TEXT SEGMENT —
Pin your colours to the charity mast very very carefully

5 April 2022 | 4 min read | Crisis Comms
Paul MacKenzie-Cummins
Paul MacKenzie-Cummins

We Brits are an incredibly giving nation. Each year from 2017 to 2019, more than £10.1 billion was given to charity. In 2020, that number rose to £11.3 billion despite it being the most depressed year in a generation.

We are also a nation of animal lovers. Animal welfare charities rank highest in the nation’s list of priorities, accounting for more than a quarter of all donations (27 per cent). Completing the top four concerns for Brits are those that support children (24 per cent), medical research (22 per cent), and the homeless (19 per cent).

Businesses and brands love to align themselves with good causes. It is part of their CSR (corporate social responsibility) programme that enables them to show their support for issues they care deeply about.

PROMPT —
Can you return, word for word, the portion of the article on charitable giving starting at "We Brits are" and ending at "(19 per cent)."?

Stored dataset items
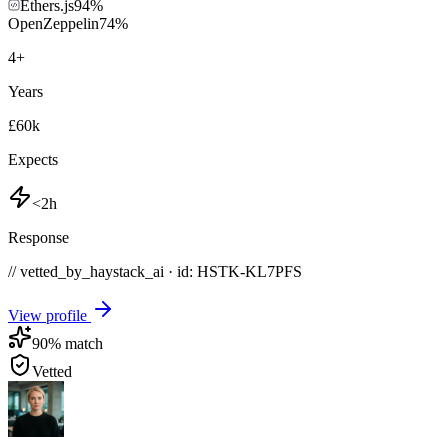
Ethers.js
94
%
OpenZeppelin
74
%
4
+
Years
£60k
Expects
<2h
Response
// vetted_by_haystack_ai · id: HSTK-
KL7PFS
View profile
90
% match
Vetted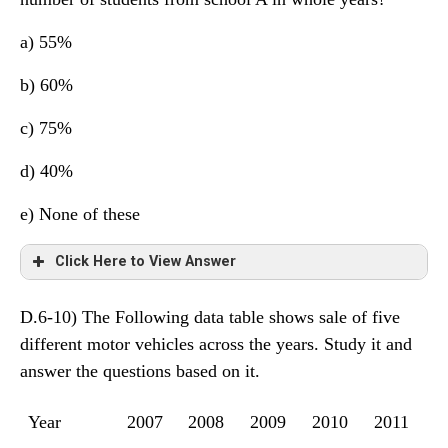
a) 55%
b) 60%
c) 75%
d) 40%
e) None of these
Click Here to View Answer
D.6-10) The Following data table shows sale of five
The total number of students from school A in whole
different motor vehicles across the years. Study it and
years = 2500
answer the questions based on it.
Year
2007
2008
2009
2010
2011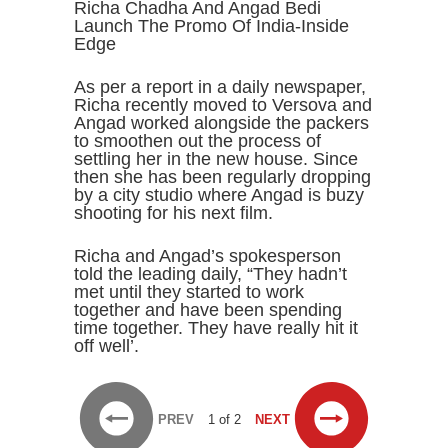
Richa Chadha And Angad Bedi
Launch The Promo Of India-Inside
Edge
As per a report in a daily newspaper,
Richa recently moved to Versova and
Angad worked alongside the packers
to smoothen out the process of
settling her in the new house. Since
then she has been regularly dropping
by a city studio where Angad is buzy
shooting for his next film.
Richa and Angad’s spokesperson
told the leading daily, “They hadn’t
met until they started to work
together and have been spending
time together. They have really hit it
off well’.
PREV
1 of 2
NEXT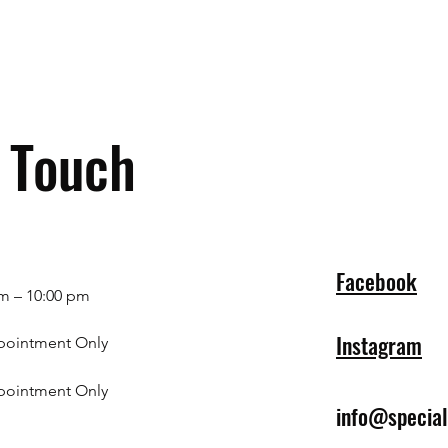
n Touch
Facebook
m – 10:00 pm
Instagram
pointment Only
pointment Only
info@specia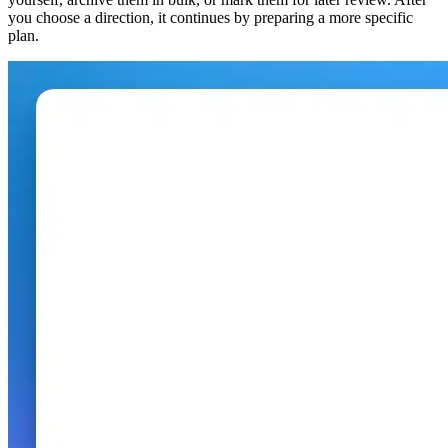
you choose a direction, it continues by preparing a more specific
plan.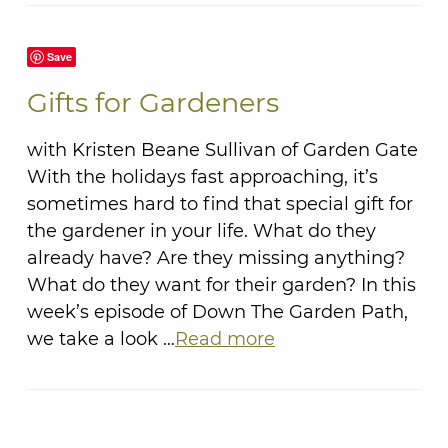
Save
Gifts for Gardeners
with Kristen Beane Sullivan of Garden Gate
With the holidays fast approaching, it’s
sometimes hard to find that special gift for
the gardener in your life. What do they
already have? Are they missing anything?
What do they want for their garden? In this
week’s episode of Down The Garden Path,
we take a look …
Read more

RESPONSE AREA —
We Brits are an incredibly giving nation. Each year from 2017 to 2019, more than £10.1 billion was given to charity. In 2020, that number rose to £11.3 billion despite it being the most depressed year in a generation.

We are also a nation of animal lovers. Animal welfare charities rank highest in the nation’s list of priorities, accounting for more than a quarter of all donations (27 per cent). Completing the top four concerns for Brits are those that support children (24 per cent), medical research (22 per cent), and the homeless (19 per cent).